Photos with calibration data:
######

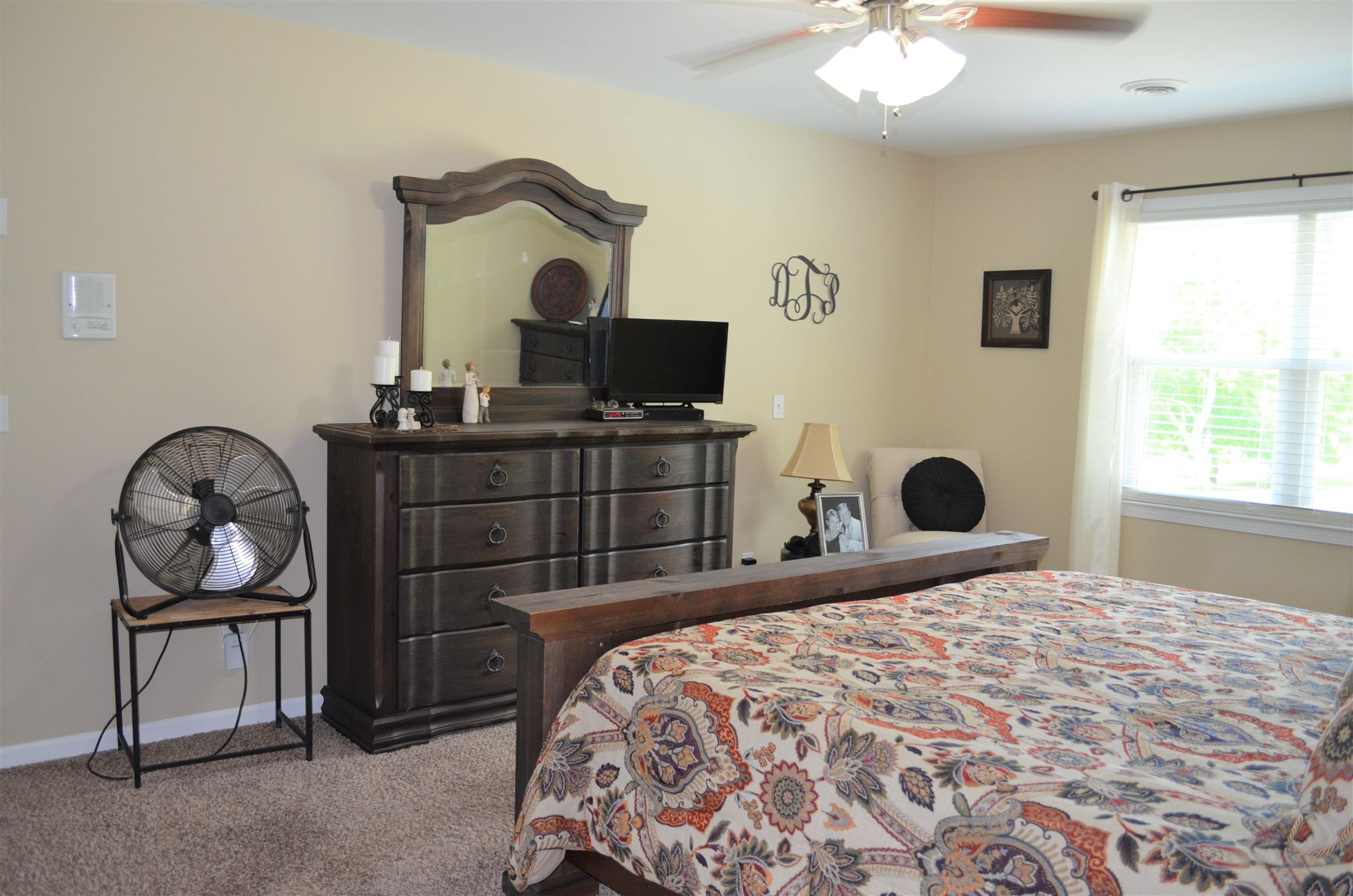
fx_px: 1125
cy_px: 448
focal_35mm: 30
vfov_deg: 43.4
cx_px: 676
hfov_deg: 62.0
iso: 640
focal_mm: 20
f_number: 3.8
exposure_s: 1/60
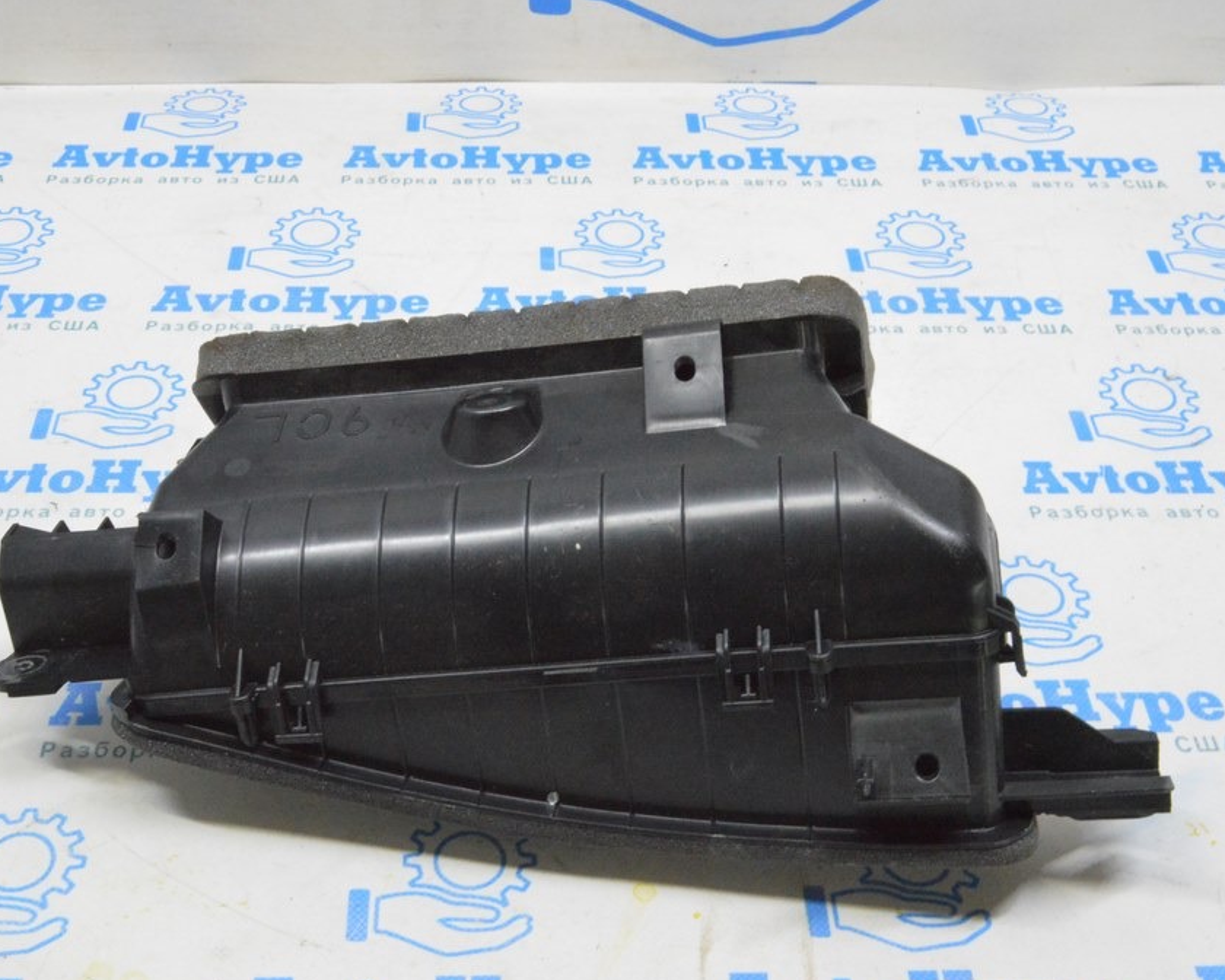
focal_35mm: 48
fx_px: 1740
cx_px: 551
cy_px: 494
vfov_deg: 31.5
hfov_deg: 38.7
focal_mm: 28
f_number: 20
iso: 6400
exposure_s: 1/20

######

Work to complete: Repeat exactly and only the lines from the one holding "focal_mm: 20" through the final line of the entries; no pictures.

Solution for this task:
focal_mm: 20
f_number: 3.8
exposure_s: 1/60
focal_35mm: 48
fx_px: 1740
cx_px: 551
cy_px: 494
vfov_deg: 31.5
hfov_deg: 38.7
focal_mm: 28
f_number: 20
iso: 6400
exposure_s: 1/20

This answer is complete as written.